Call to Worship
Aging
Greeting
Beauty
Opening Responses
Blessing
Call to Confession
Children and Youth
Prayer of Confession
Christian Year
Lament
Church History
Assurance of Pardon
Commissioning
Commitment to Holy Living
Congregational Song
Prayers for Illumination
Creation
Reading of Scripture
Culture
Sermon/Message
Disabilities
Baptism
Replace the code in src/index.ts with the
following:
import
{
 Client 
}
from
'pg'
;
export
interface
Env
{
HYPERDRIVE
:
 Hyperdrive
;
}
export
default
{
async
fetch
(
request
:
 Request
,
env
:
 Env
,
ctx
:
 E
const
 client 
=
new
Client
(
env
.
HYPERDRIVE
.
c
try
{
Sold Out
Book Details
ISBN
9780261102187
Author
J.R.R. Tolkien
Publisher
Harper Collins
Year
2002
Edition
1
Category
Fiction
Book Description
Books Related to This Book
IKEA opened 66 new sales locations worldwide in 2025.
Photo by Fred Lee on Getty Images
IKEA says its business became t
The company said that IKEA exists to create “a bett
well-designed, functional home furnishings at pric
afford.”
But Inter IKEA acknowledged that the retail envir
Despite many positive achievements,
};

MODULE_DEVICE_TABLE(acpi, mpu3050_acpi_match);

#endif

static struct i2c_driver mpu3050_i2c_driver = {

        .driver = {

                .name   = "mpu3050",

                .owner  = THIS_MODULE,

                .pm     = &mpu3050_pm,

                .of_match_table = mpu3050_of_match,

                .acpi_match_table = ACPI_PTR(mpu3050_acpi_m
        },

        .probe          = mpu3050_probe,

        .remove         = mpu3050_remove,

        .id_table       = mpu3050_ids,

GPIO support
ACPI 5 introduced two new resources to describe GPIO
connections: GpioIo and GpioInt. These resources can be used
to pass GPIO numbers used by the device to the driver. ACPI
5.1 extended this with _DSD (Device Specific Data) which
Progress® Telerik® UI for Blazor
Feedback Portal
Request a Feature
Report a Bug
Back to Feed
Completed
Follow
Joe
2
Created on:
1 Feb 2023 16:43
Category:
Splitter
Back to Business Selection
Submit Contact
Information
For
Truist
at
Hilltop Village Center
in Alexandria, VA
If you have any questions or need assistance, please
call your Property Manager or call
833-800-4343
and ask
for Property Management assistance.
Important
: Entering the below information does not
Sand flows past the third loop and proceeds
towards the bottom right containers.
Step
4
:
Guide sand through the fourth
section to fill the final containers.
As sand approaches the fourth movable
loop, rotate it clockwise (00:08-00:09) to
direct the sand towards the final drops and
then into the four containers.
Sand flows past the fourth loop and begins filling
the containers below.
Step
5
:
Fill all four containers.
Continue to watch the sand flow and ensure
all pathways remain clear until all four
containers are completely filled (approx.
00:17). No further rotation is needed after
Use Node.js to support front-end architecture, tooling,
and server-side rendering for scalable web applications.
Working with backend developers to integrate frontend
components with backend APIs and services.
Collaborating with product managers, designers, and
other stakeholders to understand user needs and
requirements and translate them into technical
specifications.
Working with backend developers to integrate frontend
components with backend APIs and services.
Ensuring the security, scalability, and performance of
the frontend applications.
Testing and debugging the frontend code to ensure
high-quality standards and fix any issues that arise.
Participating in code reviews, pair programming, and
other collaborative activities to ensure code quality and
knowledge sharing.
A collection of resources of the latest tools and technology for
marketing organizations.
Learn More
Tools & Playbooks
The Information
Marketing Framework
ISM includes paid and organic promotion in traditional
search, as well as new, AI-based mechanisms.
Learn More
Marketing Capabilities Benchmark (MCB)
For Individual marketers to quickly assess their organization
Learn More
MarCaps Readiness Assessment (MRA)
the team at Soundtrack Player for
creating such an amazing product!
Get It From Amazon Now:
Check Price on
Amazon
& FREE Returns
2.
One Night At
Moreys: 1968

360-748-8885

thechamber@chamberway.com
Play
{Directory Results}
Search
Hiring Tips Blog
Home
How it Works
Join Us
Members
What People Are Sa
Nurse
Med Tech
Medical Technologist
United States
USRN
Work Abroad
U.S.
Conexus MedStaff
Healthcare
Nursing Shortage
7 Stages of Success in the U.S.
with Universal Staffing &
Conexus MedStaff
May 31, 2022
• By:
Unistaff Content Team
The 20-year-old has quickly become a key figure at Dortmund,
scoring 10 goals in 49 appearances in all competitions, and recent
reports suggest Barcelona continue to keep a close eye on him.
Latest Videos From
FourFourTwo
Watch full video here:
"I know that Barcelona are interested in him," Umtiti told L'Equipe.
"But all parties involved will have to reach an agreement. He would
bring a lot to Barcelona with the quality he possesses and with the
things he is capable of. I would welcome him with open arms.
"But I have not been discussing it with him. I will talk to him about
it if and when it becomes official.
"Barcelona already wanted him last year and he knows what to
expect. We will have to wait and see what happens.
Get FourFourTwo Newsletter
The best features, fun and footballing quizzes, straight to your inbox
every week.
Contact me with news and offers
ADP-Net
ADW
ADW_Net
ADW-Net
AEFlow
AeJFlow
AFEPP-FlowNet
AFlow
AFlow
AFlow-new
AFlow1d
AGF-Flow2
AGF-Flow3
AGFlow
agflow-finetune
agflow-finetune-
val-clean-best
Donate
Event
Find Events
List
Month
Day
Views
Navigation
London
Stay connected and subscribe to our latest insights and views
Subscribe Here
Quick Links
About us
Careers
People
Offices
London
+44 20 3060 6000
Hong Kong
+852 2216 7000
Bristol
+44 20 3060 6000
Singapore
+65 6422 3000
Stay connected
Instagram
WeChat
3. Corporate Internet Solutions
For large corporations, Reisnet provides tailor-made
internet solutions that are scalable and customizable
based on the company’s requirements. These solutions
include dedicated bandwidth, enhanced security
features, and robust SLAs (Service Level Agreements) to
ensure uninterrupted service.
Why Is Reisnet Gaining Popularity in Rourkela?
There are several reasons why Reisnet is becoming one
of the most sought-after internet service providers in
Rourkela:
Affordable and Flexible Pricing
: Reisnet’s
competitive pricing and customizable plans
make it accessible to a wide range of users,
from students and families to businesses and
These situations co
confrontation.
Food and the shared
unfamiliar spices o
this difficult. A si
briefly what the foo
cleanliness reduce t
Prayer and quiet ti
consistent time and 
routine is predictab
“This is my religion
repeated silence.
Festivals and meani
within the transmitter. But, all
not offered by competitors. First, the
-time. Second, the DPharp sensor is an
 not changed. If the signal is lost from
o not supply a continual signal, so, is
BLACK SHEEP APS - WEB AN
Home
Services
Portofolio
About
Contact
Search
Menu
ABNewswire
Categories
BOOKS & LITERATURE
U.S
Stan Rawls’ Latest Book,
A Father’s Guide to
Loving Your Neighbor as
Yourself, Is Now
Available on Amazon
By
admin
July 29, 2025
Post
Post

· · · · · · ·

## Exercise directions
Copy the material word for word from its first line through the line containing "Reading of Scripture", including that line.

## Response
Call to Worship
Aging
Greeting
Beauty
Opening Responses
Blessing
Call to Confession
Children and Youth
Prayer of Confession
Christian Year
Lament
Church History
Assurance of Pardon
Commissioning
Commitment to Holy Living
Congregational Song
Prayers for Illumination
Creation
Reading of Scripture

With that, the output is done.